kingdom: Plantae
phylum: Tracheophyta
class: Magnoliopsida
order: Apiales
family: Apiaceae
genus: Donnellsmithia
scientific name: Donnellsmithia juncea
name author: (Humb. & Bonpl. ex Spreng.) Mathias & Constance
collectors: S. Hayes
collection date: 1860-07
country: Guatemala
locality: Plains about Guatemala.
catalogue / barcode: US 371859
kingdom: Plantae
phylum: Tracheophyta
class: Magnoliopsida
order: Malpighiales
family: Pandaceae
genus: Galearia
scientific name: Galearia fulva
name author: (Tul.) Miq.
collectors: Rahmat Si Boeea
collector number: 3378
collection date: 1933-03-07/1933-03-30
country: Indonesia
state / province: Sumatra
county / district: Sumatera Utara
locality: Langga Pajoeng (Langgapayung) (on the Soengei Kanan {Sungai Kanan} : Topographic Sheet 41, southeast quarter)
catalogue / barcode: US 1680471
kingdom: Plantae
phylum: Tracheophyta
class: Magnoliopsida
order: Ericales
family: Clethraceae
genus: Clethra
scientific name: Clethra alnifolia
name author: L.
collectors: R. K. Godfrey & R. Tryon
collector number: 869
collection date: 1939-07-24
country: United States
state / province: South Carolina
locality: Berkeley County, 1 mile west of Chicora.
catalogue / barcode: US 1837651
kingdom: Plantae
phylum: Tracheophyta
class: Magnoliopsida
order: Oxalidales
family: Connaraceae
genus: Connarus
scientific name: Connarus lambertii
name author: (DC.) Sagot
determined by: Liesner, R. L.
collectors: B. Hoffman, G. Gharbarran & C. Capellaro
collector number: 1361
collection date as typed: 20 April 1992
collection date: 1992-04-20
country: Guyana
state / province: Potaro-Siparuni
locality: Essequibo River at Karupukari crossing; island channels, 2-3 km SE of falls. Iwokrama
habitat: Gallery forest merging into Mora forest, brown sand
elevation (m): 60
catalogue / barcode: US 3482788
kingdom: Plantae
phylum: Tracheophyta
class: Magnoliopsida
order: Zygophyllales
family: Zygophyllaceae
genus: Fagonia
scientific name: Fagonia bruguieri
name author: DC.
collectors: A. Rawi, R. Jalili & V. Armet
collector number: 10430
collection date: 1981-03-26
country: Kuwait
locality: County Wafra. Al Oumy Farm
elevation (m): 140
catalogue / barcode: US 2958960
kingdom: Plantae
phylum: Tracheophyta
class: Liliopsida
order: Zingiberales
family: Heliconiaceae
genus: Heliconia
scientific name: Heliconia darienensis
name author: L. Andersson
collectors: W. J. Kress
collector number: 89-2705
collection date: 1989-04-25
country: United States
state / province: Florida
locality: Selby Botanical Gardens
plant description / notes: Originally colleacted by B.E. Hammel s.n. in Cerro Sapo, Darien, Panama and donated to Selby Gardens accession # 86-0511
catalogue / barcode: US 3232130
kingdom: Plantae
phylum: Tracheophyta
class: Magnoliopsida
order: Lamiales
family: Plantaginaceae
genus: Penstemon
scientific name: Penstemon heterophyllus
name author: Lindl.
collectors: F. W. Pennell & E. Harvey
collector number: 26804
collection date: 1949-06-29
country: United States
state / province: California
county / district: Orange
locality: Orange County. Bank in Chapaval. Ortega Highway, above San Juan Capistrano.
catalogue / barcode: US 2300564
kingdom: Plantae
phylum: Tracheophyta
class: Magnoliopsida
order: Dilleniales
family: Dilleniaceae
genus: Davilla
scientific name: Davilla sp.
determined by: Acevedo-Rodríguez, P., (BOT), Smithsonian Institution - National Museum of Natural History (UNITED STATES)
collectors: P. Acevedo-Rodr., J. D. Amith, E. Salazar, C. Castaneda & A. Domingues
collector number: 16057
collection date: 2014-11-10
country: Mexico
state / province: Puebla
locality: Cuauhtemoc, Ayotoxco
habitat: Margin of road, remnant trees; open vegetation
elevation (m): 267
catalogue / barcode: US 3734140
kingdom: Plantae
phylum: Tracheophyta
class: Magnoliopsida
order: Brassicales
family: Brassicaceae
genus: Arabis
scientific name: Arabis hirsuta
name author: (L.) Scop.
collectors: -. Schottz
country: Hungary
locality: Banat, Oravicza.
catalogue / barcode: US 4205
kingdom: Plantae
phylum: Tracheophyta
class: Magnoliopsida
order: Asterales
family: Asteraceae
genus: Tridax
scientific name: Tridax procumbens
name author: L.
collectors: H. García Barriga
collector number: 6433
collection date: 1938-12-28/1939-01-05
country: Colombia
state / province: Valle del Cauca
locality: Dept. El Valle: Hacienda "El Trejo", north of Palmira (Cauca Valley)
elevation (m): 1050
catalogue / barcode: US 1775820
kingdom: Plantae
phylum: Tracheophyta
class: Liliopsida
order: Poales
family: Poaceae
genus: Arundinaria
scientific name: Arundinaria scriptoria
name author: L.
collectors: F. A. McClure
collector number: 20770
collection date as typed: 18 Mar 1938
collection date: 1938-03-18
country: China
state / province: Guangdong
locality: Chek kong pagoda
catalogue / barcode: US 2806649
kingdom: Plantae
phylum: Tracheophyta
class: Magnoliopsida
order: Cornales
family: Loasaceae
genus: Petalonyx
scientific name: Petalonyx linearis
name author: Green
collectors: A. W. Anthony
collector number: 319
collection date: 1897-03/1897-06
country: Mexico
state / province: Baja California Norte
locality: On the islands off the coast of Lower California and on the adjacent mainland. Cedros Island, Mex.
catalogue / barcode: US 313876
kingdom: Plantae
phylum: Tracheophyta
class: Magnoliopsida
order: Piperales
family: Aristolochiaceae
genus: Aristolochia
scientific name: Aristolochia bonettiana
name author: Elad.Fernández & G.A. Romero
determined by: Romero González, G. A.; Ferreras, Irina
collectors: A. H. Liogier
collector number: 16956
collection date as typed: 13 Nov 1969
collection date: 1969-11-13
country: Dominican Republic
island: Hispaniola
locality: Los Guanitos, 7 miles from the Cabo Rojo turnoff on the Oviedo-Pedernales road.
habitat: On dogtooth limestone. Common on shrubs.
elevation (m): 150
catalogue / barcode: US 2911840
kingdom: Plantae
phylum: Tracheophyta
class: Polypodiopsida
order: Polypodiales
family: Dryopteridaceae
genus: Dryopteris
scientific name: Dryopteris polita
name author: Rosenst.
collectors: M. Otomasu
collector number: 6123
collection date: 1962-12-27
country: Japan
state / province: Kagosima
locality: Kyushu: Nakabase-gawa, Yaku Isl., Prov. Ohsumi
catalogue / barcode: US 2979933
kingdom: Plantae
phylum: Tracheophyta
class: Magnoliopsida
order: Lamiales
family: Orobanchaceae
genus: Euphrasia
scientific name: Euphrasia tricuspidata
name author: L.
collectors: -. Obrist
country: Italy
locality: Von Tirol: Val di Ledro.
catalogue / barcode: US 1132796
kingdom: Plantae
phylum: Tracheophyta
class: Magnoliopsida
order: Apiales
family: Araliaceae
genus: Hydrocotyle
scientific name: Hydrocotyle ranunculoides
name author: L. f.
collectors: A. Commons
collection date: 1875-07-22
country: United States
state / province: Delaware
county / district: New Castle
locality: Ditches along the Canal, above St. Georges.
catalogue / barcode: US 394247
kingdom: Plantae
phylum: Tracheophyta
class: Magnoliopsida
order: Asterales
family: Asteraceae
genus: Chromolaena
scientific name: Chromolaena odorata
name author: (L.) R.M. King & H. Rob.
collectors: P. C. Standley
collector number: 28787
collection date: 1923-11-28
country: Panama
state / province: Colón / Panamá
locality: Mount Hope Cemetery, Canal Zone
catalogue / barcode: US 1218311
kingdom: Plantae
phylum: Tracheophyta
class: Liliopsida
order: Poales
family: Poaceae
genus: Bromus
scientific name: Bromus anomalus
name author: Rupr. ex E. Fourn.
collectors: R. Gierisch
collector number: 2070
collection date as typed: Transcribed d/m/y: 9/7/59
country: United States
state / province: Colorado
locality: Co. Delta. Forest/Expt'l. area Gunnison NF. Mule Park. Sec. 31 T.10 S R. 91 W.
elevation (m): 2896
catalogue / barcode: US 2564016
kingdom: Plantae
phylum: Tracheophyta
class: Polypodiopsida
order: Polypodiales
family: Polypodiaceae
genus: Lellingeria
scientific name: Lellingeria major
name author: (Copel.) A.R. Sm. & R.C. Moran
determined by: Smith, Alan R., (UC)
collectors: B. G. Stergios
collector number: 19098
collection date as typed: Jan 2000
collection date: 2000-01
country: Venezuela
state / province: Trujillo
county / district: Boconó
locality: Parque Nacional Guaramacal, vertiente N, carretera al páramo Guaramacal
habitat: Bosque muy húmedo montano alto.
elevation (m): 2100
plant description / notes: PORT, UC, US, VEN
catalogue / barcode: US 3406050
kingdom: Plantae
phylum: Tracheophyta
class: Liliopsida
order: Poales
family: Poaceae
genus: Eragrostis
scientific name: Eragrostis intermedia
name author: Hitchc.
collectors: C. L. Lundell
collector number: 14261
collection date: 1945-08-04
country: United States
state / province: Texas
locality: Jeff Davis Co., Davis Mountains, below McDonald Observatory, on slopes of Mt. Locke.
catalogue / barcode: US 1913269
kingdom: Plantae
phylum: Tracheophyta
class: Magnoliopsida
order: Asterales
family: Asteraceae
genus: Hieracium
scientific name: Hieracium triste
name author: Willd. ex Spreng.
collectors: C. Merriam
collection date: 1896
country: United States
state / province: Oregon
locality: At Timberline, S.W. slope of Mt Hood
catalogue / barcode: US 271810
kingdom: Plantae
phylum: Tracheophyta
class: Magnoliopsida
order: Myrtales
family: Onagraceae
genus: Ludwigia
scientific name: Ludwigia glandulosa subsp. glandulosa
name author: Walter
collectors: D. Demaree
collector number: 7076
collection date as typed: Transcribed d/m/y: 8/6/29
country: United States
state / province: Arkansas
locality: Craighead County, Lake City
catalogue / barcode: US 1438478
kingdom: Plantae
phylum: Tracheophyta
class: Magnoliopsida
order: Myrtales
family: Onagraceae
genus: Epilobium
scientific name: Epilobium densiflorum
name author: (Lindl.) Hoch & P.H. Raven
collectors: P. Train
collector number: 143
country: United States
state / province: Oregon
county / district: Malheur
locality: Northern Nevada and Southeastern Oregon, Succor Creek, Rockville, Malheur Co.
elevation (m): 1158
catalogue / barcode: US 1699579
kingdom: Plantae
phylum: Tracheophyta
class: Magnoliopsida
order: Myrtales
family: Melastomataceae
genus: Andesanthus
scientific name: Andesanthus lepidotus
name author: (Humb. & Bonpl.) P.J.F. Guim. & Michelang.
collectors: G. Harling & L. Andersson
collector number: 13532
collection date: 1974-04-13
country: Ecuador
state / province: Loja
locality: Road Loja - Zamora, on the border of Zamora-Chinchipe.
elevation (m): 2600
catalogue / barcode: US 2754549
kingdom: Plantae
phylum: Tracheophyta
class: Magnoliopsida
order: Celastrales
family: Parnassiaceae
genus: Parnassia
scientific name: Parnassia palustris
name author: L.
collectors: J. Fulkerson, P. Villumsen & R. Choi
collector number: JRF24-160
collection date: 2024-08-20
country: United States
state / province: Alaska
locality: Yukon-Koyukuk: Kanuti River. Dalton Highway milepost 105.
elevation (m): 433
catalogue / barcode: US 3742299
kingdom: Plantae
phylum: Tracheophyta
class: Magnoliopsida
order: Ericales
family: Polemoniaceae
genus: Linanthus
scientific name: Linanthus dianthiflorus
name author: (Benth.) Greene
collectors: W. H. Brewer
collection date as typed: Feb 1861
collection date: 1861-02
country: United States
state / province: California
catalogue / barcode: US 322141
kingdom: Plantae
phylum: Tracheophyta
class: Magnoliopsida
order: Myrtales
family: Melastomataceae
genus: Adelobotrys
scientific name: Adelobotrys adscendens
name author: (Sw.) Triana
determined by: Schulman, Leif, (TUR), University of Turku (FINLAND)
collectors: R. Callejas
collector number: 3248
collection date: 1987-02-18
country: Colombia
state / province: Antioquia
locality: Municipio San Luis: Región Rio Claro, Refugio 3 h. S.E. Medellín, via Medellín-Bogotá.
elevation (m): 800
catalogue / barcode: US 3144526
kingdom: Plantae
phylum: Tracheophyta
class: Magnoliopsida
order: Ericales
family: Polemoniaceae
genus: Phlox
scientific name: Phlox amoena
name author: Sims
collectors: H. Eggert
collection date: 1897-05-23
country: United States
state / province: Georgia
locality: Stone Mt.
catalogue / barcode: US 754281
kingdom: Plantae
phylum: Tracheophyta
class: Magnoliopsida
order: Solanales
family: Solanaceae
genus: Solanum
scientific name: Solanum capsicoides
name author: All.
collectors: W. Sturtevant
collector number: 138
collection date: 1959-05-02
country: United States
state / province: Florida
━━━━
▸ **To be done**
Copy everything from the first line of the items down to and including the line that contains "catalogue / barcode: US 371859", keeping each line the same.

▸ **Reply**
kingdom: Plantae
phylum: Tracheophyta
class: Magnoliopsida
order: Apiales
family: Apiaceae
genus: Donnellsmithia
scientific name: Donnellsmithia juncea
name author: (Humb. & Bonpl. ex Spreng.) Mathias & Constance
collectors: S. Hayes
collection date: 1860-07
country: Guatemala
locality: Plains about Guatemala.
catalogue / barcode: US 371859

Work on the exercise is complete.